Even though death should be accepted and not turned into some sort of myth, it should definitely still be feared. A recently made acquaintance, Tom, went to Vietnam before coming here to KL. He told me that whilst getting the taxi from the airport just after arriving in Hanoi he saw blood and bodies on the streets from road accidents. Whilst this might have desensitised him slightly, (although it probably just shocked him) he had every right to feel afraid, later on in his voyage, when the bus he was on was overtaking cars on the wrong side of the road, forcing the oncoming traffic off it. As an atheist I believe death is the ultimate fear, just as Muse says. It is an infinite abyss of nothing. All of your experiences, past, present and future, cease.


And this extreme ailment can come at any time. As Rimmer said in the Red Dwarf episode, The Last Day, the most warning most of us get about death is “Mind that bus! What bus? Splat.” With this in mind, I’m going to state the obvious that we should all make the most of our time as living terrestrial beings no matter what faith you are and no matter what views about death you have.
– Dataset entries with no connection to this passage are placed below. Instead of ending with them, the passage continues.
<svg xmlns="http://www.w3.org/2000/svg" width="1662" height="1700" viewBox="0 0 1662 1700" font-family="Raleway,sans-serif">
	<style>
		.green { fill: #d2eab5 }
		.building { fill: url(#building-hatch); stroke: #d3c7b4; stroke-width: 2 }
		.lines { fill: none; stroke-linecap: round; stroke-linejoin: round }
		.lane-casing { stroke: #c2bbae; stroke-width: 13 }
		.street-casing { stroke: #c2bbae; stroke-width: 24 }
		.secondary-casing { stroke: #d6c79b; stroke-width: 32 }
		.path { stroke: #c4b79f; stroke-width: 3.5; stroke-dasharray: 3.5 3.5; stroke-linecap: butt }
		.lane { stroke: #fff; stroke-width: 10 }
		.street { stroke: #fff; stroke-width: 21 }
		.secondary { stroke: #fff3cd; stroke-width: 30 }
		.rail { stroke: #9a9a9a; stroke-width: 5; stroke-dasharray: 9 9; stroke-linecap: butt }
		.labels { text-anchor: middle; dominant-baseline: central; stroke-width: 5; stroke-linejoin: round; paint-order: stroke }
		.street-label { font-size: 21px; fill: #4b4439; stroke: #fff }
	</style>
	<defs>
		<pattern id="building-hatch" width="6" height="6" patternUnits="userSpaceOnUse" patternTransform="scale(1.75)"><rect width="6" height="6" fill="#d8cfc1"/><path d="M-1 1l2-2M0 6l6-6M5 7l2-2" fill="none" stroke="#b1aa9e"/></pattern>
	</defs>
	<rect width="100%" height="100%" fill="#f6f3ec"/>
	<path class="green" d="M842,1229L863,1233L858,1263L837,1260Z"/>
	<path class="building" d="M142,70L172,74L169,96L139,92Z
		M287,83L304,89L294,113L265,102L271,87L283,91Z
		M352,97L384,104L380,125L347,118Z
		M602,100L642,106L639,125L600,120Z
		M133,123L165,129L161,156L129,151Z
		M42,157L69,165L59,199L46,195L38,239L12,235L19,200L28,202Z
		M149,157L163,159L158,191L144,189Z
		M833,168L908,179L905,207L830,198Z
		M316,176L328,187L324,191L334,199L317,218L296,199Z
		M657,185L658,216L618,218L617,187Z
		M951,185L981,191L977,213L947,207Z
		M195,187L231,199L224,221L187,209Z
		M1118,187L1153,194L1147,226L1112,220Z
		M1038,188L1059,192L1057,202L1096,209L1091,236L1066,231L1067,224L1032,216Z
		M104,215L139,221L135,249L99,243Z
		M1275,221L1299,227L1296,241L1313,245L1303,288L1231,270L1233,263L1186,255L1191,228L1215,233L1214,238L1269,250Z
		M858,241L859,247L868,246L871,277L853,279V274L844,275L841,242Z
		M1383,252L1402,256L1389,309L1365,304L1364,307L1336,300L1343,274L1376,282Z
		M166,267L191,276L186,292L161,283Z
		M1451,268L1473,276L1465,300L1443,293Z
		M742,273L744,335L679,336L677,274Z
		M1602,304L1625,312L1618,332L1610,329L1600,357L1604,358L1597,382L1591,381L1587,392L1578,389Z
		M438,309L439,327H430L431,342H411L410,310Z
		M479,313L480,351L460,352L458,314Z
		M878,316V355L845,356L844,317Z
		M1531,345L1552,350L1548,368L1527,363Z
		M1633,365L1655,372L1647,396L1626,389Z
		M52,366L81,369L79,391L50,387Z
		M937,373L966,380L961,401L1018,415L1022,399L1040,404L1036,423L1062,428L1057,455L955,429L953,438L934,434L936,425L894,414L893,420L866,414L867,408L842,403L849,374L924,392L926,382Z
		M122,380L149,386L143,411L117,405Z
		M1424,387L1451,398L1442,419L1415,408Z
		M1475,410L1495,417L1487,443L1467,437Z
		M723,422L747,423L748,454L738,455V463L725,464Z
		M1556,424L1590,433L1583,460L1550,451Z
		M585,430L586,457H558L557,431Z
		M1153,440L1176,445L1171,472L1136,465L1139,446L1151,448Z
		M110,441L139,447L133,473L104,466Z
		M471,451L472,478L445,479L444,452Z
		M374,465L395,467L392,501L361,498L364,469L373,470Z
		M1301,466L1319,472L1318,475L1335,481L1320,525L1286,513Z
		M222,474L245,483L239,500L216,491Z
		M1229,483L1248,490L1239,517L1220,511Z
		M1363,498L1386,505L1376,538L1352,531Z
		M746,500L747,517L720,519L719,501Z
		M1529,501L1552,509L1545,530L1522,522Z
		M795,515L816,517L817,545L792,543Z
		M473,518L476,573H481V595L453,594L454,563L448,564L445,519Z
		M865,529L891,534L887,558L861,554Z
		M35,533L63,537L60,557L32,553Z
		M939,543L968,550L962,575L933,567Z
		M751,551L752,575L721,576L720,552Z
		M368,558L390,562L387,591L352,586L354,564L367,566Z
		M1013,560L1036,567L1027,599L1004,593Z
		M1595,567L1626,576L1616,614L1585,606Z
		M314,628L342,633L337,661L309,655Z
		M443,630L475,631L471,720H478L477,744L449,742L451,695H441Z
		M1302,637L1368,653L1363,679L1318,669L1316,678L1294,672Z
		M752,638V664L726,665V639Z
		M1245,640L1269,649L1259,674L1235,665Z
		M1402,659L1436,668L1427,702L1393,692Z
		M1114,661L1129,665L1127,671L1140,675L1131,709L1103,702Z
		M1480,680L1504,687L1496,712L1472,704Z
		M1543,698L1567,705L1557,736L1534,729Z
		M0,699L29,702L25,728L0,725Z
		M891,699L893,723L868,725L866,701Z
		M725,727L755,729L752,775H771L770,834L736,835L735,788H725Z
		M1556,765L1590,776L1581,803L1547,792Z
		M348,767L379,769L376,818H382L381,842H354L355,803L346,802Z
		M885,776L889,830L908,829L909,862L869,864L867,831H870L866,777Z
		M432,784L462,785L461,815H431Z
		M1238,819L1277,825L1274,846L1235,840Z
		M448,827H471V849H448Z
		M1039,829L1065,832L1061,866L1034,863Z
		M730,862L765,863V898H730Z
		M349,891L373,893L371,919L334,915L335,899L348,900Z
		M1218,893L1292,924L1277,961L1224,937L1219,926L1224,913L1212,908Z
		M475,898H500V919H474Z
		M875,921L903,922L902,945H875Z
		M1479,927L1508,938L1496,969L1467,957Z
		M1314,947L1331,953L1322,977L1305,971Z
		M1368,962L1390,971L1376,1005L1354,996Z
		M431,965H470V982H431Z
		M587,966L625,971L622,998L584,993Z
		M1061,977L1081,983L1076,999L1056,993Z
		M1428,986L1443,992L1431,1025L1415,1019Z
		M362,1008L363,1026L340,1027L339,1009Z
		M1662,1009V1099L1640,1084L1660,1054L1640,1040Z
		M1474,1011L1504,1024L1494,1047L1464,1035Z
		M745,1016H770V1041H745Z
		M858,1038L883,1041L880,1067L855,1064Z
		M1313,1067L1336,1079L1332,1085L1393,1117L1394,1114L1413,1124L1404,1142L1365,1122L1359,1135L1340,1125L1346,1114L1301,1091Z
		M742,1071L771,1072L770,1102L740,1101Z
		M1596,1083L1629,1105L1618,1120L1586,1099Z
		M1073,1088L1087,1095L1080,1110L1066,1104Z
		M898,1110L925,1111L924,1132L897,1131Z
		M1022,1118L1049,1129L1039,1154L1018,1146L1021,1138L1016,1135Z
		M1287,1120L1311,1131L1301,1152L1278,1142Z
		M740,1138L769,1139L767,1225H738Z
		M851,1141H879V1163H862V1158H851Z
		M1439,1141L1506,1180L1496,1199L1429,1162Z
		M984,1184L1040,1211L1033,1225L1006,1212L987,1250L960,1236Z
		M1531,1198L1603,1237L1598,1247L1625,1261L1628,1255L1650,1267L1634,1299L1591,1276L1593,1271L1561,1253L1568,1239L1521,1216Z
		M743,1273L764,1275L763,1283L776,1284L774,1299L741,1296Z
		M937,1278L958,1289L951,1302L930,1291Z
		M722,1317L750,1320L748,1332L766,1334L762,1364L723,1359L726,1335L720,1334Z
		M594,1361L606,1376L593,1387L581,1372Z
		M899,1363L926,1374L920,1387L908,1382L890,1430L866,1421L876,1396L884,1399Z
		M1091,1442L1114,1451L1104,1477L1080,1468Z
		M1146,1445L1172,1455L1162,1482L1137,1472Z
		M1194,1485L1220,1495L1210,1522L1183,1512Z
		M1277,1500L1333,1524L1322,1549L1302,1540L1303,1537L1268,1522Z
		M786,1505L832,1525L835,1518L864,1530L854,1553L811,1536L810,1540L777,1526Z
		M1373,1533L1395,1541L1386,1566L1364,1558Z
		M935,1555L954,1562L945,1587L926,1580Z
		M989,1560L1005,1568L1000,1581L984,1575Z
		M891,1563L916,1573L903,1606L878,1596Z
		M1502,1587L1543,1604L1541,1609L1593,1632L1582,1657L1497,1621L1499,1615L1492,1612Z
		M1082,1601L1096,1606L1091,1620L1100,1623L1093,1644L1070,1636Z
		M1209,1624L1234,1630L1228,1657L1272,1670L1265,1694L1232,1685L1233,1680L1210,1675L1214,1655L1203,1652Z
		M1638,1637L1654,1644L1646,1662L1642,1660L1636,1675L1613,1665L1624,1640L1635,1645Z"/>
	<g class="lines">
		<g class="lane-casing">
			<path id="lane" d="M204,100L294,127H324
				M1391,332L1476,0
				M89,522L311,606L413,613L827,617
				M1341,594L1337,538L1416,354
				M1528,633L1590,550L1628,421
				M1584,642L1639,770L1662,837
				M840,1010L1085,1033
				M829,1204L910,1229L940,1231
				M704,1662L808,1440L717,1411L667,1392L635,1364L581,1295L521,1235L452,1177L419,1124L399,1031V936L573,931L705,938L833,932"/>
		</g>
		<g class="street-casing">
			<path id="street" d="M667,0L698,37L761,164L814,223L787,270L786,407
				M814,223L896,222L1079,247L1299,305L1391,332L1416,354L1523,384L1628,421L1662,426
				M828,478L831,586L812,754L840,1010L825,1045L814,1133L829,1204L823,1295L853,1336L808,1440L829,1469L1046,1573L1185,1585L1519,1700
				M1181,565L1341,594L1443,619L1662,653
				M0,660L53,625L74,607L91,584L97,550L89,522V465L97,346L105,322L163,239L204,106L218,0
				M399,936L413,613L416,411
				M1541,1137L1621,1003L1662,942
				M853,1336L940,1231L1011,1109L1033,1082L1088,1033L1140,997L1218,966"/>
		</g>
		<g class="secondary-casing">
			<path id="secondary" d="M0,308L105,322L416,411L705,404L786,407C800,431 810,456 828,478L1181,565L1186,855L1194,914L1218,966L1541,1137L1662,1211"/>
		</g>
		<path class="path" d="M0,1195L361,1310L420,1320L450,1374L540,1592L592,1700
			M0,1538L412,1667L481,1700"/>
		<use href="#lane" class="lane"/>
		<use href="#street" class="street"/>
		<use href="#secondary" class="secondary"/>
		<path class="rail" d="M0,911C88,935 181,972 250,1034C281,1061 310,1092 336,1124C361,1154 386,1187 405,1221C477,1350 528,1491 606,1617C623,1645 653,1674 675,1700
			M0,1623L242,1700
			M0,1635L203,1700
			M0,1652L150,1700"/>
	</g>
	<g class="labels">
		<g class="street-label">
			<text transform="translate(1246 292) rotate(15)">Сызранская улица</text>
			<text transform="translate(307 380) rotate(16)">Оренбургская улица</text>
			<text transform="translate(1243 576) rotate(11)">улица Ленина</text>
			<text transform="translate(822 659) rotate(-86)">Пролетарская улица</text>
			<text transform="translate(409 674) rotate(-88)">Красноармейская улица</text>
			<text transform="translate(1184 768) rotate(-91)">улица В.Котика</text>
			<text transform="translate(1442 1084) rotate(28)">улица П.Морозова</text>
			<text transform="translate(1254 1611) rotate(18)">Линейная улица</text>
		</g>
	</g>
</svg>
And thus, I’ve decided to travel to Malaysia to spend five of my valuable months. I am obviously hoping to have a great time but I think whatever happens, these months won’t exactly be going down the gurgler. Experiences and knowledge will be gained. My esteemed Yr. 12 maths teacher, Mr. Frost, once told me that knowledge never made anyone happy. This seems to be true but at the same time it does add interest to your life, a bit of colour. So that concludes the story of why I chose to go on exchange.


Oh, the other reason is that Monash gave us some money to do it.


Skip to the end: Life's short, make the most of it - travel.